* **What you have to do**
Could you please find each line in the records that contains the word "ganadería" and copy it?

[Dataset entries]
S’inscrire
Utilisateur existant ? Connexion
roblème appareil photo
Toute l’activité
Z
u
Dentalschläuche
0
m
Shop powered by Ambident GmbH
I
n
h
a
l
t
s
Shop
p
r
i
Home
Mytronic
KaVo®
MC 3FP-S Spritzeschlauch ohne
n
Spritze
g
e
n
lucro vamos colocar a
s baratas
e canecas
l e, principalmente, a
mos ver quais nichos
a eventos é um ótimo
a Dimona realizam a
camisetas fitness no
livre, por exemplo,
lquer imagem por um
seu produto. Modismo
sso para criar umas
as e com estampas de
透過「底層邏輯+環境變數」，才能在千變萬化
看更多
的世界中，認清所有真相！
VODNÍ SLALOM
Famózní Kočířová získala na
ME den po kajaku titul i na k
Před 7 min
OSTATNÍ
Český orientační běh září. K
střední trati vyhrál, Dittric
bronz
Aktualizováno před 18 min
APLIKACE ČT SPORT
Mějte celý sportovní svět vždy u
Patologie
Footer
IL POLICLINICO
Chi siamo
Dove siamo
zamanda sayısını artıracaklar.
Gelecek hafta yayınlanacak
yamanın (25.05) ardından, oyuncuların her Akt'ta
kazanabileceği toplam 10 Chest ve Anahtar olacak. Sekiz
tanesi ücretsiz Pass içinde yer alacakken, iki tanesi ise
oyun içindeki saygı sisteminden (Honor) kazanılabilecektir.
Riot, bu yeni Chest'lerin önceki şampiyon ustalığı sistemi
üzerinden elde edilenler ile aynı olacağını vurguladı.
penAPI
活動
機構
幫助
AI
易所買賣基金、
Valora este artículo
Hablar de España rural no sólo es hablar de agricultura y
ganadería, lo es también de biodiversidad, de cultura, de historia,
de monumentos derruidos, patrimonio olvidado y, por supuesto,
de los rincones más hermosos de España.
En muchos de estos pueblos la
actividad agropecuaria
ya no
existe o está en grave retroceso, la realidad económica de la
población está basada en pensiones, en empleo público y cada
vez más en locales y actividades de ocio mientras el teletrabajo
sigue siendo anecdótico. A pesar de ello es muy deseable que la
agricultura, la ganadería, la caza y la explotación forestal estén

* **Output**
ganadería, lo es también de biodiversidad, de cultura, de historia,
agricultura, la ganadería, la caza y la explotación forestal estén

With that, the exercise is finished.